De acordo com este trabalho, feito a nível nacional e que foi promovido pela Sociedade Portuguesa de Oncologia (SPO), quase metade das unidades inquiridas “refere a inexistência de uma estrutura multidisciplinar organizada para o seguimento das famílias com cancro hereditário, sendo necessário recorrer à referenciação/complementaridade de cuidados”.

“Esta complementaridade é desejável, numa perspetiva de organização de recursos, no entanto, é necessário que esteja organizada e com circuitos bem definidos”, refere o estudo.

Gabriela Sousa, médica oncologista e membro da SPO, considera que esta área “requer melhor organização nacional e circuitos de referenciação definidos”.

Em declarações à Lusa a especialista reconhece que nem todas as unidades têm de ter estas equipas multidisciplinares, mas frisa que é preciso que esteja bem definido e organizado o desenho da rede de referenciação.

"Às vezes acontece conseguirmos referenciar um doente porque recorremos aos nossos contactos", explicou, considerando que os resultados deste trabalho permitiram "conhecer melhor o estado da arte".

A responsável defende que agora é necessário, com os dados recolhidos, trabalhar em conjunto com a coordenação do Programa Nacional das Doenças Oncológicas e com a Direção-Geral da Saúde para uma boa rede de referenciação dos doentes.

Para este trabalho, a SPO inquiriu 31 unidades de saúde e hospitalares em Portugal de norte a sul do país para avaliar os recursos disponíveis na área do cancro hereditário.

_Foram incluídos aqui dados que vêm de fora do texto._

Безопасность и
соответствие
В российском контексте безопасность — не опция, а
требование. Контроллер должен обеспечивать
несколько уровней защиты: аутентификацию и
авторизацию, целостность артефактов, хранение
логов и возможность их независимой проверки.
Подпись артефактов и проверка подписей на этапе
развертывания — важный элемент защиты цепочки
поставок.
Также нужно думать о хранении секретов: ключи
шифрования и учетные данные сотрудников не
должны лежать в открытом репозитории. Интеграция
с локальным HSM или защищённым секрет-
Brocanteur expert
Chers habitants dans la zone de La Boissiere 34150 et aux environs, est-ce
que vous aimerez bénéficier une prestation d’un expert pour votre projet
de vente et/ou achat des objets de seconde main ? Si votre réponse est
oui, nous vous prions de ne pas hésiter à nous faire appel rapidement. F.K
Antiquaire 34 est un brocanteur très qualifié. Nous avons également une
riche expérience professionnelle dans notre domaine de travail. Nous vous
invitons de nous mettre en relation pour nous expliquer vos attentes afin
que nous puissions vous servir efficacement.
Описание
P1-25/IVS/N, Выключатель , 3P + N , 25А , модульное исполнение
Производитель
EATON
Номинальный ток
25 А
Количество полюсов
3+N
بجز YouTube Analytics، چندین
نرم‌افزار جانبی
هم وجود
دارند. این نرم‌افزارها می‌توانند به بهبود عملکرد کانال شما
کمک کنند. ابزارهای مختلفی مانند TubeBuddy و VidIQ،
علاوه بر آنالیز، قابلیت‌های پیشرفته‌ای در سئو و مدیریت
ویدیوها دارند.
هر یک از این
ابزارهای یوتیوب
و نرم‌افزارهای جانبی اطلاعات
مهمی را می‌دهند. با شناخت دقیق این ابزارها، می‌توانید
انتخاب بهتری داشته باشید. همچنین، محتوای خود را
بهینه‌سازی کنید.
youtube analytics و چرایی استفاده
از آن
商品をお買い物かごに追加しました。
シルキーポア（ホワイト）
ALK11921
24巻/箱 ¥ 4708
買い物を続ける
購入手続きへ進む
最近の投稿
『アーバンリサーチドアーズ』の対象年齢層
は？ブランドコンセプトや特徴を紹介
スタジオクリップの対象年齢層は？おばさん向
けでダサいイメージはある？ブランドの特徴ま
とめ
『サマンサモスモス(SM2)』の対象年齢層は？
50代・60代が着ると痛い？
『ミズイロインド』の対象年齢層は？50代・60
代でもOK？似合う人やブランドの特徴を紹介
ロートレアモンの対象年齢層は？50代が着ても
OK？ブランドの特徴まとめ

Mais de metade (64,5%) disse registar anualmente mais de 1.000 novos casos de cancro.

Um outro estudo que será igualmente apresentado no Congresso Nacional de Oncologia, da responsabilidade da EVITA - Associação de Apoio a Portadores de Alterações nos Genes Relacionados com Cancro Hereditário, indica que 78% dos inquiridos com histórico familiar de cancro não chegaram sequer a realizar teste genético, mais de metade (65%) por falta de indicação médica.

Dos que o fizeram, mais de metade (57%) foram encaminhados pelo seu oncologista e a maioria (60%) tinha já um diagnóstico de cancro no momento da realização do teste.

Apenas 7% dos doentes realizou o teste genético no setor privado, 46% fizeram-no no hospital onde eram acompanhados e 47% noutra instituição do Serviço Nacional de Saúde.

Este questionário, que abrangeu uma amostra de 611 pessoas, a maioria mulheres adultas residentes no Litoral, indica que uma vasta maioria dos inquiridos (85%) disseram ter histórico familiar de cancro, 31% de ambos os lados da família (paterno e materno).

Três em cada quatro dos inquiridos que fizeram teste genético receberam resultado positivo e 92% viram a sua família ser referenciada para a consulta genética.

Dos que receberam resultado positivo, 33% não tiveram qualquer ação preventiva, por diversos motivos: estar fora da idade recomendada/desejo maternidade (22%); não considerar as ações preventivas necessárias (16%); acompanhamento prévio ou em tratamento (16%); a aguardar ação preventiva ou consulta (13%); sem indicação médica (10%); probabilidade de doença não justificada (3%); tempo de espera elevado (3%) e custo elevado da ação preventiva (3%).

As ações preventivas maioritariamente aditadas incluem a remoção de trompas e ovários (55%), a cirurgia preventiva/mastectomia bilateral (31%) ou o acompanhamento e rastreio mais regular (27%).

Desde a marcação de consulta de genética médica até à realização de cirurgia preventiva, os inquiridos permanecem, em média, 36 semanas.

Os dados do questionário da EVITA indicam ainda que os tipos de cancro com maior prevalência a nível de histórico familiar são, por ordem de grandeza, os da mama, colorretal, gástrico e pulmão.

O estudo identificou igualmente áreas a melhorar, como a celeridade do processo e a clareza na comunicação (informação sobre os riscos consequências, tratamentos e ‘follow-up’)

O teste genético consiste numa análise ao ADN da pessoa com o objetivo de detetar mutações nos genes associados ao cancro hereditário. O aconselhamento genético é recomendado a pessoas com história familiar indicativa de síndrome hereditário (diagnóstico de cancro em idades jovens, vários tipos de cancro no mesmo familiar, tipos de cancro mais agressivos ou cancros raros).